In order to give my children the best support at school my husband and I want to be able to understand at least the basics of the work they’re doing.  We accept that it’s unlikely that we will ever achieve the fluency that our children will have, but it would be great to be able to share their reading books and school work with them, and follow their school concerts or assemblies.  For that to happen, we need to apply a little elbow grease.

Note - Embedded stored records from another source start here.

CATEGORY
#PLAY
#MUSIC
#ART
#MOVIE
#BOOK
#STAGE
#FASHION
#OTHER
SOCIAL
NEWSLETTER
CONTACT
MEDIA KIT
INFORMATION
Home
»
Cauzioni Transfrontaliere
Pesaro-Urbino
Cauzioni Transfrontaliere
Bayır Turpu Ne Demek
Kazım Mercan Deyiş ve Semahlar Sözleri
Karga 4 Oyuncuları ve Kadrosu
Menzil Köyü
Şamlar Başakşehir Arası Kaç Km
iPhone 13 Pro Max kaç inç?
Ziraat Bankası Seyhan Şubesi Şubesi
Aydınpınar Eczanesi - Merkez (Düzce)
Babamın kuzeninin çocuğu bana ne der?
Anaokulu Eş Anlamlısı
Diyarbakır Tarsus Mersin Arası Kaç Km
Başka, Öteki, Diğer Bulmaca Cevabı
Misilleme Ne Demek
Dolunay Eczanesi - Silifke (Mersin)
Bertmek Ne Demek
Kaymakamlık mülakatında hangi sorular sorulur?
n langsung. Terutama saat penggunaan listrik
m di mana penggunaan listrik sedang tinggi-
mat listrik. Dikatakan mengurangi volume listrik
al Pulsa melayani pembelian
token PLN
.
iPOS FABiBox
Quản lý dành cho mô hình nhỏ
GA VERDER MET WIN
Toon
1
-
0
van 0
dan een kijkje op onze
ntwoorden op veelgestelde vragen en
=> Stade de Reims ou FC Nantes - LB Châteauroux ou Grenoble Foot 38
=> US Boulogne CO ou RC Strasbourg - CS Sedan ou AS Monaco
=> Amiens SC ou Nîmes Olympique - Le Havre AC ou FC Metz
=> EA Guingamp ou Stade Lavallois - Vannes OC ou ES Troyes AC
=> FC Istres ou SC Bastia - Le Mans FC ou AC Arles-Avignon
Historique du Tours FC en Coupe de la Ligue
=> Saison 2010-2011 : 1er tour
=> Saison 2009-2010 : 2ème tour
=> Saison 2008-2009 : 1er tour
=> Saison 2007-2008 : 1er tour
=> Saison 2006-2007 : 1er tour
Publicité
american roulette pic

However, learning a new language is easier said than done.  The time we can commit to it is limited because my husband works during the day whilst I care for the children, and then this is reversed three nights a week when I go out to work.  Ùlpan courses sound really effective but neither of us can go out twice a week for them, and the same applies to local beginners classes that I have found listed online.  Fortunately for us, I have begun An Cùrsa Inntrigidh, the course with a weekly phone tutorial and, though it is early days, so far it seems to be really good.  We all listen to the course work CDs in the car, I don’t need to leave the house for tutorials, and it helps to reinforce what we are learning as a family at the Saturday Gaelic Club.  Could I hold my own in a conversation with a native speaker?  No.  Not yet, anyway.  But it’s a start.

Of course, very few of these courses are free, and when finances are tight (as they are for us) the cost of courses is a major consideration.  I’m fortunate that I qualify for ILA funding but I have no idea how I’m going to pay for next term, which starts after the summer.  I’m sure we’re not the only family with those concerns, and this is just the tip of the iceberg – there are a number of issues that each family needs to address in order to start learning Gaelic.  So if your family is facing these or other/more obstacles, is it fair to be judged for choosing Gaelic medium education but not Gaelic family learning?

Maybe we need to turn this issue on its head.  What does deciding not to learn Gaelic mean?  Will it mean, for instance, that homework, when not bilingual, becomes harder and harder to support them with?  Of course, homework should be a consolidation of what they’ve already learned but children often forget what they were asked to do, or don’t understand how something is worded in English, never mind Gaelic.  However, with a good support network of other parents I’m told that this is not an insurmountable challenge.  In fact, I believe there’s even a live homework help at night on www.gaelic4parents.com and I suppose we could see it as an extra opportunity to really share our children’s learning with them.  Every cloud has a silver lining, and all that.

For me, I wonder what it would suggest to my children if I didn’t make the effort.  How do I answer them if they ask me why it is important that they learn a new language and explore our heritage, but not me?  If I can put my hand on my heart and say that I have made an effort to learn, and am continuing to, is that a sufficient response, because surely there cannot be an expectation that as adult learners without the benefit of immersion that we must learn Gaelic to fluency in order to have our children qualify for GME?  Certainly, the school has never made me feel that it is a requirement.

At the end of the day, I don’t believe there’s a right or wrong answer to this question that will fit everyone.  I’m sure that the school prefer families to learn Gaelic but they are well equipped to deal with supporting those families who, for whatever reason, are not in a position to do so.  Each family must make a decision based on their own circumstances and no one should be judged for whatever their decision may be.  For us, who knows what the future holds, but we have started out learning Gaelic as a family and I hope that that continues.